Step D: Implement Flag-Based Testing

Prompt 8 requires testing both new and legacy code paths. This is a critical part of the consolidation.

  1. Use ExUnit Tags: Create tests that explicitly set the feature flag state for their duration.

  2. Create a Test Helper: Add a helper in test/support/feature_flag_helpers.ex to simplify this.

  3. Duplicate Critical Tests: For each migrated component, ensure there is a test suite that runs with the flag enabled and another that runs with it disabled.

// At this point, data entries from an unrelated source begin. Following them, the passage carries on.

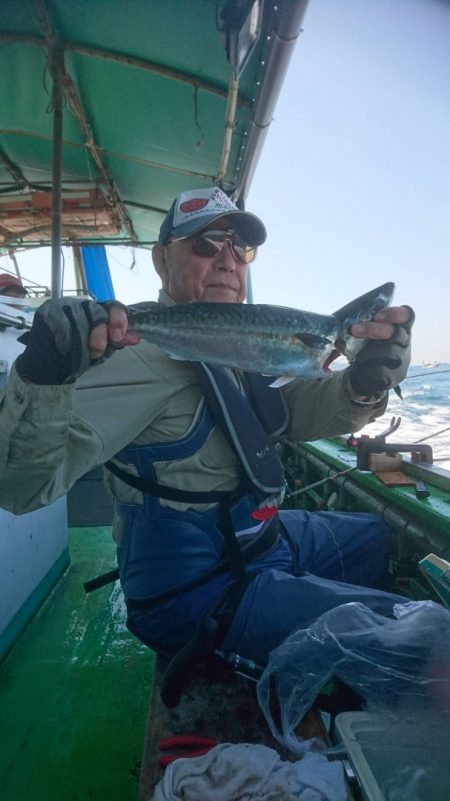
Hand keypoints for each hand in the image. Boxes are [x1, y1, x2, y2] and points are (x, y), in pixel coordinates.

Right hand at [16, 298, 139, 384]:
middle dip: (99, 336)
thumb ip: (116, 342)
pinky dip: (65, 341)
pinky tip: (64, 350)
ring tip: (79, 360)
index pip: (115, 307)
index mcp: (101, 311)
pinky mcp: (48, 309)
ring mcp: (66, 304)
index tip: (118, 337)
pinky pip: (61, 324)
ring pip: (79, 320)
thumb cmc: (79, 356)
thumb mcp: (102, 352)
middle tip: (96, 352)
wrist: (51, 367)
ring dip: (81, 345)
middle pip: (98, 313)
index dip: (119, 319)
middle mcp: (85, 304)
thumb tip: (135, 338)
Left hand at [348, 305, 413, 397]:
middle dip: (375, 330)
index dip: (395, 313)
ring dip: (368, 350)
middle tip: (354, 329)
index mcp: (400, 327)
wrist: (367, 374)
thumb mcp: (369, 332)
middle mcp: (404, 343)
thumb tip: (338, 321)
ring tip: (350, 349)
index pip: (407, 315)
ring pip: (391, 353)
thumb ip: (364, 323)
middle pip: (397, 334)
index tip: (377, 315)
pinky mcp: (393, 377)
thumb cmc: (368, 346)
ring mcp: (401, 361)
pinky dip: (367, 367)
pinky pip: (382, 371)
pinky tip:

    # in test/support/feature_flag_helpers.ex
    defmodule FeatureFlagHelpers do
      def with_flag(flag, value, fun) do
        original_value = Foundation.FeatureFlags.enabled?(flag)
        Foundation.FeatureFlags.set(flag, value)
        fun.()
      after
        Foundation.FeatureFlags.set(flag, original_value)
      end
    end
    
    # in a test file, e.g., test/foundation/error_context_test.exs
    import FeatureFlagHelpers
    
    describe "ErrorContext with legacy implementation" do
      test "sets context using Process.get/put" do
        with_flag :use_logger_error_context, false, fn ->
          Foundation.ErrorContext.set_context(%{user_id: 123})
          assert Process.get(:error_context) == %{user_id: 123}
        end
      end
    end
    
    describe "ErrorContext with new implementation" do
      @tag feature_flag: :enabled
      test "sets context using Logger.metadata" do
        with_flag :use_logger_error_context, true, fn ->
          # Test Logger.metadata behavior
        end
      end
    end
    

By following this consolidated plan, you will successfully implement the feature flag system described in Prompt 8, fully addressing the migration needs of all components from Prompts 2 through 7 and leveraging the existing codebase structures.